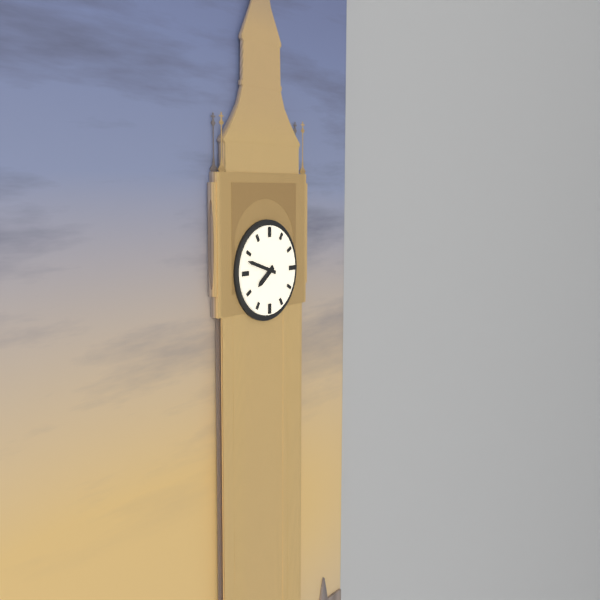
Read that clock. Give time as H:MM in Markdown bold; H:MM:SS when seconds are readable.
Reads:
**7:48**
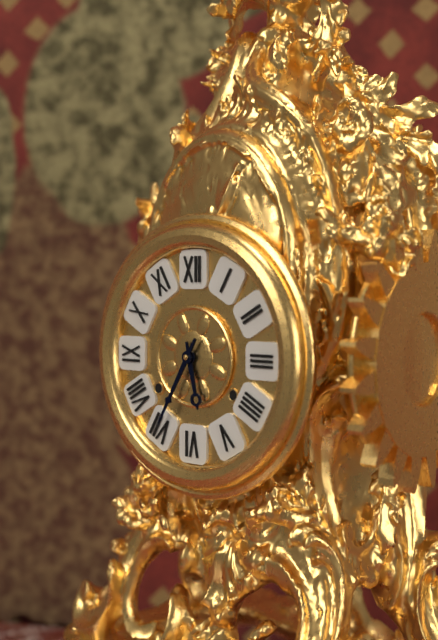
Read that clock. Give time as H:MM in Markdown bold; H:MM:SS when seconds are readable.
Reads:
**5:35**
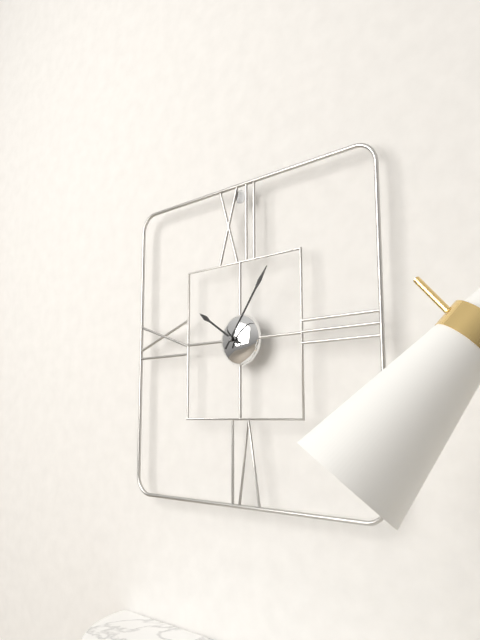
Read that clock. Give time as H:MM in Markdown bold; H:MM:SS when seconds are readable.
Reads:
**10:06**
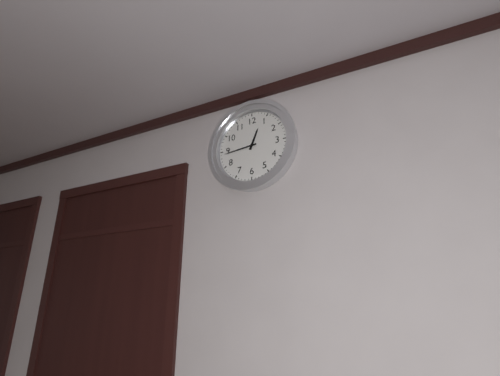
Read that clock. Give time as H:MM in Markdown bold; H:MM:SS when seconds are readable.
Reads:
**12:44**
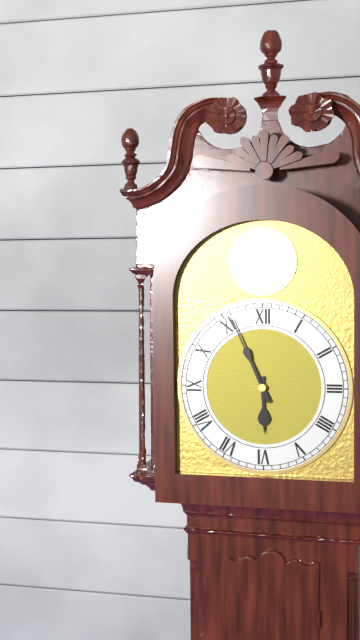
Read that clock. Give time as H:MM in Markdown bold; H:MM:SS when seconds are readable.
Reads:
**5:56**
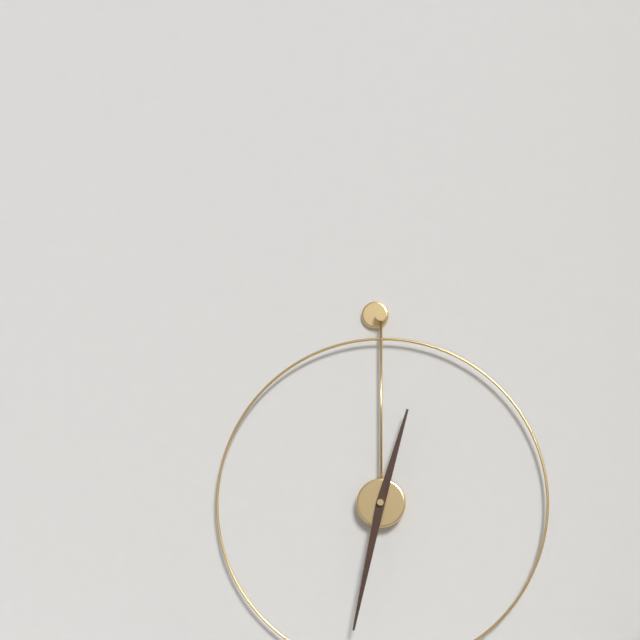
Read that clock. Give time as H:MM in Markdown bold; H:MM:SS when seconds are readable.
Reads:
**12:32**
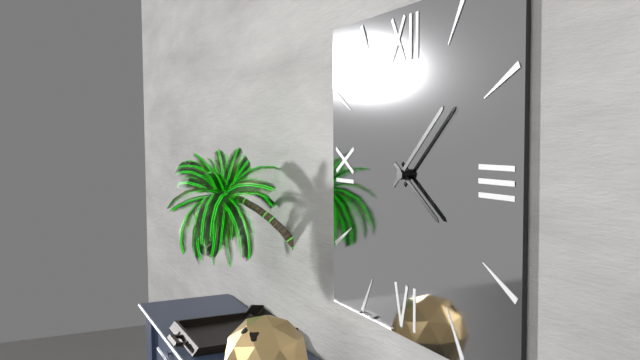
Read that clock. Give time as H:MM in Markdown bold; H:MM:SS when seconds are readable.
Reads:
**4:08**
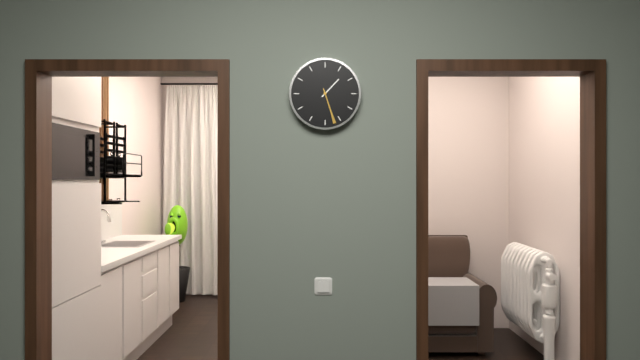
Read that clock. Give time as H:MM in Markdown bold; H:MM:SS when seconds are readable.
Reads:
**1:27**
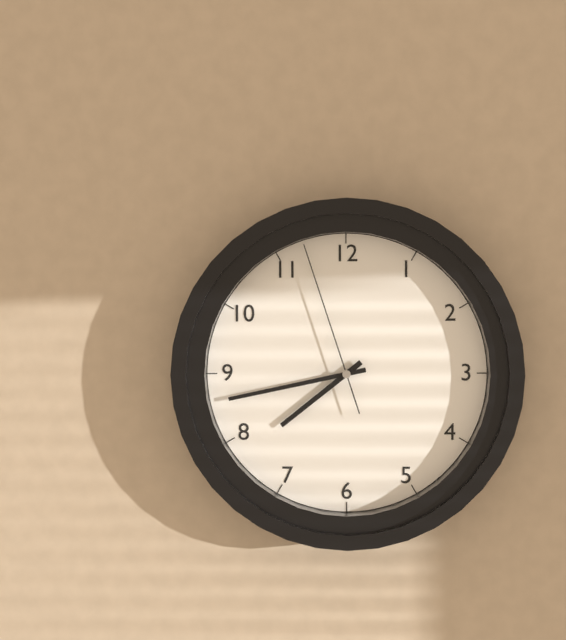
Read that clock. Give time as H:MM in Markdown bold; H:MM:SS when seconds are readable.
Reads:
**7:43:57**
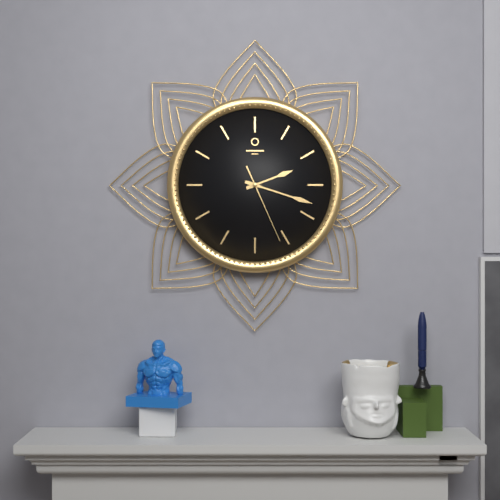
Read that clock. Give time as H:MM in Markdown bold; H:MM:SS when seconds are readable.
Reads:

======

Exercise brief. Switch "that clock" to "this clock" everywhere in the lines above, and write the lines out again with nothing else changed. Leave the pictures out of your answer.

Correct response.
Read this clock. Give time as H:MM in Markdown bold; H:MM:SS when seconds are readable.
Reads:
**7:48**
Read this clock. Give time as H:MM in Markdown bold; H:MM:SS when seconds are readable.
Reads:
**5:35**
Read this clock. Give time as H:MM in Markdown bold; H:MM:SS when seconds are readable.
Reads:
**10:06**
Read this clock. Give time as H:MM in Markdown bold; H:MM:SS when seconds are readable.
Reads:
**12:44**
Read this clock. Give time as H:MM in Markdown bold; H:MM:SS when seconds are readable.
Reads:
**5:56**
Read this clock. Give time as H:MM in Markdown bold; H:MM:SS when seconds are readable.
Reads:
**12:32**
Read this clock. Give time as H:MM in Markdown bold; H:MM:SS when seconds are readable.
Reads:
**4:08**
Read this clock. Give time as H:MM in Markdown bold; H:MM:SS when seconds are readable.
Reads:
**1:27**
Read this clock. Give time as H:MM in Markdown bold; H:MM:SS when seconds are readable.
Reads:
**7:43:57**
Read this clock. Give time as H:MM in Markdown bold; H:MM:SS when seconds are readable.
Reads:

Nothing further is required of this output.